Text segment:
::::::::::
Re: [GENERAL] Auto Ordering

From
"Aaron J. Seigo"
Date:
hi...

> Table: questions
> question_id SERIAL
> page int
> order int
> question varchar(100)
> answers text
>
> The field order is how the questions are sorted.  How can I change change
> question 5 to be number one and have all the other questions re-order
> themselves?
>


first, get rid of that SERIAL declaration, you'll have more trouble than
you need getting your shuffling done otherwise...second, rename field order to
something it won't balk at (eg order_of)... ok..

 you could create a trigger function that would check to see if there
are any records with the new question_id and if so, increment them by 1. this
would create the following cascade:

5 becomes 1. is there another record with 1? yes? then change it to 2.
::::::::::
Activities:
(a) Transcribe the auto ordering post from "first, get rid" up to and including "(eg order_of)... ok..".
(b) List every field name in the questions table shown in the auto ordering post.
(c) According to the auto ordering post, why should the SERIAL declaration be removed?
::::::::::
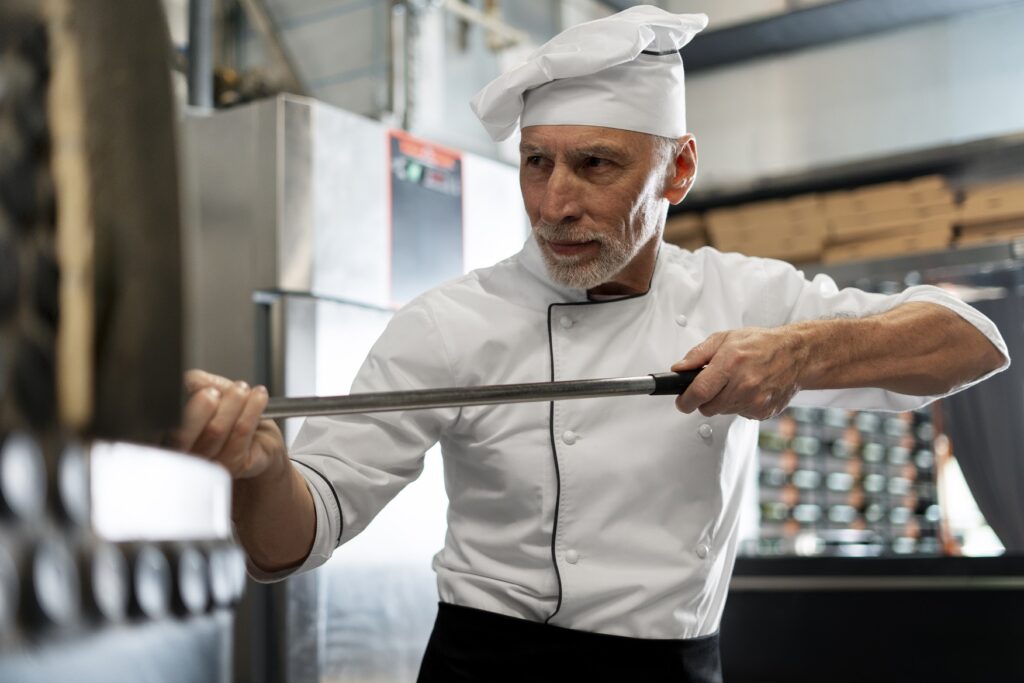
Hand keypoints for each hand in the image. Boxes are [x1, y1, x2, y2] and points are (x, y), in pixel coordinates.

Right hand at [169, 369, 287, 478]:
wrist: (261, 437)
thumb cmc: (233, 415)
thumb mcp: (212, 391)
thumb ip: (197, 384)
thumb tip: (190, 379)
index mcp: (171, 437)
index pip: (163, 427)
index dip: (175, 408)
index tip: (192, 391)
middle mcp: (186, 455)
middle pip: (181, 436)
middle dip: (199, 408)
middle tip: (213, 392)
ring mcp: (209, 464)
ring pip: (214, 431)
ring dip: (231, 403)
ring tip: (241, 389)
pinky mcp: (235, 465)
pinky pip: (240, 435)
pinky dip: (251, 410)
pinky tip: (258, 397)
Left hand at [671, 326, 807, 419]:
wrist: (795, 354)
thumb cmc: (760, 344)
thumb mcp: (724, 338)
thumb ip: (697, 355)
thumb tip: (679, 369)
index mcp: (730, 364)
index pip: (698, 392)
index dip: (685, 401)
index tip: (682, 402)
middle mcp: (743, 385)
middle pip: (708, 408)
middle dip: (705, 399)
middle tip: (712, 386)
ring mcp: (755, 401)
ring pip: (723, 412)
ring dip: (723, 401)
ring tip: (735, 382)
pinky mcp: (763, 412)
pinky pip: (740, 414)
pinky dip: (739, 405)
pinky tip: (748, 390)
::::::::::
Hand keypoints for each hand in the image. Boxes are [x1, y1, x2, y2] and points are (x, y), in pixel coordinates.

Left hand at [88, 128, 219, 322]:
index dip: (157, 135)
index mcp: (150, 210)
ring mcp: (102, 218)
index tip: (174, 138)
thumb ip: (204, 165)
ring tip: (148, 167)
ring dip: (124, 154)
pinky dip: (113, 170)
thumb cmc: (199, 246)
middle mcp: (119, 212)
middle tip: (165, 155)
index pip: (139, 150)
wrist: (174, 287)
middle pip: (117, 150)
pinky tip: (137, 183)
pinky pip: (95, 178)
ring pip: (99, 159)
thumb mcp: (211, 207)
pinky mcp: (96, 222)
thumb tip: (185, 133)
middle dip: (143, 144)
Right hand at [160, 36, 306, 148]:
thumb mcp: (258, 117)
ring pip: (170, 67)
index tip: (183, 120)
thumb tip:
::::::::::
Answers by item number:
(a)
first, get rid of that SERIAL declaration, you'll have more trouble than
you need getting your shuffling done otherwise...second, rename field order to
something it won't balk at (eg order_of)... ok..

(b) question_id, page, order, question, answers

(c) Keeping it would cause more trouble than needed when shuffling the order of the questions.